> [Recorded data]:
---*---

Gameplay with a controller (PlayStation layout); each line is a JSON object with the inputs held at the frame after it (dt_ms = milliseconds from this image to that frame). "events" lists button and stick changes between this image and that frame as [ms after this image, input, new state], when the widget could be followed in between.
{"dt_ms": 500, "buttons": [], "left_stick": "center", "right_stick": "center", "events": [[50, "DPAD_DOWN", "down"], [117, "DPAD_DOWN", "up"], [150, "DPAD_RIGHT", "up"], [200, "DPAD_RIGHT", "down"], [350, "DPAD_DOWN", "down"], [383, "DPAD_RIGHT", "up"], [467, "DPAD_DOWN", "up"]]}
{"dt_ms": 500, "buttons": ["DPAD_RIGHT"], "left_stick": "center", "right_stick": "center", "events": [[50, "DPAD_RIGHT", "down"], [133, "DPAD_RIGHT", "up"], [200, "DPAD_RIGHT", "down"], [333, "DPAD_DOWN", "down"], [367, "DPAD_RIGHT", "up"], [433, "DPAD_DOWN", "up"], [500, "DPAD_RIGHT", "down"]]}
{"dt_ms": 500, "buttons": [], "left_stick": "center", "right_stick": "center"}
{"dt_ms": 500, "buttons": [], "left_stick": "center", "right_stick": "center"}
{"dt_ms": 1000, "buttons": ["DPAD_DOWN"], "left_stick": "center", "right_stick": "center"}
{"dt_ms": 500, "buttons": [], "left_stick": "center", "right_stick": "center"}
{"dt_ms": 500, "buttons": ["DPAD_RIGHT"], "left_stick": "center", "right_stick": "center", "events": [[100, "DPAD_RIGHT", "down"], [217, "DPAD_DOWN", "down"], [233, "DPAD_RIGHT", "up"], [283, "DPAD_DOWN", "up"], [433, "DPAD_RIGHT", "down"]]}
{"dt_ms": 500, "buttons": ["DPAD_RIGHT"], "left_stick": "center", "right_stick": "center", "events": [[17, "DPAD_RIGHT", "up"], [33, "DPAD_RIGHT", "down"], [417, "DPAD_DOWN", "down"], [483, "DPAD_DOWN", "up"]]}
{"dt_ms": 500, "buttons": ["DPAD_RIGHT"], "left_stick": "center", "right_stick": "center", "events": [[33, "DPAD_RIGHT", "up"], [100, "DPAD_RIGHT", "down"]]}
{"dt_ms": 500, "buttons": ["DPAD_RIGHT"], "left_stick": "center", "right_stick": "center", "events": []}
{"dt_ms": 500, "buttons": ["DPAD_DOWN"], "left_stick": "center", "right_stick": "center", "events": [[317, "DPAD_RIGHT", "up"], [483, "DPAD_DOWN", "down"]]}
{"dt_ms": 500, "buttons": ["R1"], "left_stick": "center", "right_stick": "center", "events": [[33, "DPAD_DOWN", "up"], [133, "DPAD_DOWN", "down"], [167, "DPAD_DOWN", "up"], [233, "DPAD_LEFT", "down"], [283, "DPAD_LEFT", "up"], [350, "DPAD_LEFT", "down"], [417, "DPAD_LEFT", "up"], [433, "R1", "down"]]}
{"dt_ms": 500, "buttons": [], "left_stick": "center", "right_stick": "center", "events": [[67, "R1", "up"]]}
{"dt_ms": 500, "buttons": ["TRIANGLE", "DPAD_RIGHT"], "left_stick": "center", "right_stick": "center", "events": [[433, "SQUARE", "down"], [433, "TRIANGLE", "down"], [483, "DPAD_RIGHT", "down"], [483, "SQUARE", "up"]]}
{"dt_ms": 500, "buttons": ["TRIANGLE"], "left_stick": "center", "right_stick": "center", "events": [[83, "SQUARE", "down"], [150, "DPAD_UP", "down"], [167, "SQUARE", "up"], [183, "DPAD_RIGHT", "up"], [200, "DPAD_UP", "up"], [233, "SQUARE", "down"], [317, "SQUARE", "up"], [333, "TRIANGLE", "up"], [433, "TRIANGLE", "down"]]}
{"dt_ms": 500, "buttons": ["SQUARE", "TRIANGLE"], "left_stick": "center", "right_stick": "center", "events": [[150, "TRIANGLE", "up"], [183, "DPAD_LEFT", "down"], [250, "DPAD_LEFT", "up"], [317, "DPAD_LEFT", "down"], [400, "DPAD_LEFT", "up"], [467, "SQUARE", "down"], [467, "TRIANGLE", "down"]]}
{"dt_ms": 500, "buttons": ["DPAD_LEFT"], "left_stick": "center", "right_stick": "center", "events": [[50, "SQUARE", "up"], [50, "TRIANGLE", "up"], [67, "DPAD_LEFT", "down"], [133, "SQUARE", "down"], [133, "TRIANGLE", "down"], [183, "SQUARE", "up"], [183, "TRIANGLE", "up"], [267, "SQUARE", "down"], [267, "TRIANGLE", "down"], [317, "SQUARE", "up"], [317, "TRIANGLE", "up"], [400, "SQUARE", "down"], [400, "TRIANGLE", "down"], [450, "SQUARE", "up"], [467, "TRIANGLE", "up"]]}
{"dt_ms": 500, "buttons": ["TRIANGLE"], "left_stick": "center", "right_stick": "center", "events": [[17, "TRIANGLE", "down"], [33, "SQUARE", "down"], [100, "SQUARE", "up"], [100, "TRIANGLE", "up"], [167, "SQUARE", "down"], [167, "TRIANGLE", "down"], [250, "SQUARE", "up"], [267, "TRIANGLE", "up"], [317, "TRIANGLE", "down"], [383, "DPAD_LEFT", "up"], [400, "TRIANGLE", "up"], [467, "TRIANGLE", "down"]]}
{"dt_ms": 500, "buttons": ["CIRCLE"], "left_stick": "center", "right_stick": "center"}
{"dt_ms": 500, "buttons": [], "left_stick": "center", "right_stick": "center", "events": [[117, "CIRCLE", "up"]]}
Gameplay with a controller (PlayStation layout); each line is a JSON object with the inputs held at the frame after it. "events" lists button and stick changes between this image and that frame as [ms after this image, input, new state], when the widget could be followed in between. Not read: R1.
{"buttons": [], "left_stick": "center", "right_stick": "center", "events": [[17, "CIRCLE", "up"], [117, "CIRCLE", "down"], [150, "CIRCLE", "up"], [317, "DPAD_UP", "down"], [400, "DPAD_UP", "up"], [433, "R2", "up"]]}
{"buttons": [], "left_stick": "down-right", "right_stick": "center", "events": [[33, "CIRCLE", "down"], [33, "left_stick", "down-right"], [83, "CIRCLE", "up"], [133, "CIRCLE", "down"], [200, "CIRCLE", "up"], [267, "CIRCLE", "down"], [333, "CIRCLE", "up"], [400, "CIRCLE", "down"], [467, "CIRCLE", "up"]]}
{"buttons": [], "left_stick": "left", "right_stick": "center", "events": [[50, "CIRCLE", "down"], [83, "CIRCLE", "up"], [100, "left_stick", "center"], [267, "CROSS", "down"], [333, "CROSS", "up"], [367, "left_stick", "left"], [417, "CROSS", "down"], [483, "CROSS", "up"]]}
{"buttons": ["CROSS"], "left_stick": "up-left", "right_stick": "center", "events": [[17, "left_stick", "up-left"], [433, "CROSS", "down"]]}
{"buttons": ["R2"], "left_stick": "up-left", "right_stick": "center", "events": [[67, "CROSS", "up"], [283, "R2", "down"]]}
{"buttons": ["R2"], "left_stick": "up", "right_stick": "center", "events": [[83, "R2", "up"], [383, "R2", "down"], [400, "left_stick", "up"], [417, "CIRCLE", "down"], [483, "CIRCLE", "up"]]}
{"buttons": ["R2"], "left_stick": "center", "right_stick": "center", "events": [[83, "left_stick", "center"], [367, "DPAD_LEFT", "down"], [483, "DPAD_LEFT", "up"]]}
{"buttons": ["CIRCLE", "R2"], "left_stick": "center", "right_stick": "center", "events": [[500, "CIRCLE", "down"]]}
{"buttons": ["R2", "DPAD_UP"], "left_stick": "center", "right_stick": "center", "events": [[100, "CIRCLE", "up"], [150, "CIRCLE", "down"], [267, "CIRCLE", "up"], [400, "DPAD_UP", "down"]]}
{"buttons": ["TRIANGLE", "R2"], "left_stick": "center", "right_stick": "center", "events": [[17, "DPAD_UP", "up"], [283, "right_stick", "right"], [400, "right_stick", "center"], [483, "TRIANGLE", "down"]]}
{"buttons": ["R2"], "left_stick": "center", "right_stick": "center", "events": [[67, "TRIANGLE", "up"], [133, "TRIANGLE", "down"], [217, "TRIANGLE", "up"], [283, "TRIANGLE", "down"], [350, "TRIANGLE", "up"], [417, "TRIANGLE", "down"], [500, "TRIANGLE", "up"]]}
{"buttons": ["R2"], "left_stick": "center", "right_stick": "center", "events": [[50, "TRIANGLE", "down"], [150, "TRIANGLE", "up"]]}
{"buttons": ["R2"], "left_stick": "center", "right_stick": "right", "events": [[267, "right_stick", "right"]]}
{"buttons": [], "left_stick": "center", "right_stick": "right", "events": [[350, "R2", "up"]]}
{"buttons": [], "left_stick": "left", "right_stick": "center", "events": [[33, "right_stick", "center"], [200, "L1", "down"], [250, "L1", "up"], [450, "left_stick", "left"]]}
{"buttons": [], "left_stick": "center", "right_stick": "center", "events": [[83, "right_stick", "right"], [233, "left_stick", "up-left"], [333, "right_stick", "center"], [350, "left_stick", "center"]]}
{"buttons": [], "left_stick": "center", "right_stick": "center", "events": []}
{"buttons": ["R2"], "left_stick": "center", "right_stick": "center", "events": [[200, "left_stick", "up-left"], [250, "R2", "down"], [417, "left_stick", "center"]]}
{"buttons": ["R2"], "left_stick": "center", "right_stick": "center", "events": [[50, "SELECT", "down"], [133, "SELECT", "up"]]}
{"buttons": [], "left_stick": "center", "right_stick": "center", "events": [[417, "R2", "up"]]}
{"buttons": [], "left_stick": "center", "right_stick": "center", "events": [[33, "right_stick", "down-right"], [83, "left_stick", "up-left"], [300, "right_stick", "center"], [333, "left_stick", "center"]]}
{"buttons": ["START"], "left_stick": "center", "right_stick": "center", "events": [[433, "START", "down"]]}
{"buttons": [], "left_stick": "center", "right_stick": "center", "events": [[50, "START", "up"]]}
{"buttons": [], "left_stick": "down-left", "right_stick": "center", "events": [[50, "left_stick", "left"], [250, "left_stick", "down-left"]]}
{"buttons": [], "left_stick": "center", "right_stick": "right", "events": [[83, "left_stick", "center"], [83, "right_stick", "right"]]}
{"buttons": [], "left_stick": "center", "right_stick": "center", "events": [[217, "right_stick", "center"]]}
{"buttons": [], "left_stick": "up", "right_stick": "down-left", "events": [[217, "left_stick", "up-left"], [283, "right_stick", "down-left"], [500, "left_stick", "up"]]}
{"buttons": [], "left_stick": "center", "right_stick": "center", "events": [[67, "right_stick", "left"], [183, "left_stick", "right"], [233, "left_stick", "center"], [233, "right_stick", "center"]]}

---*---

Lines holding "object": count them across the data and reply with the number alone.

> [Reply to the task]:
2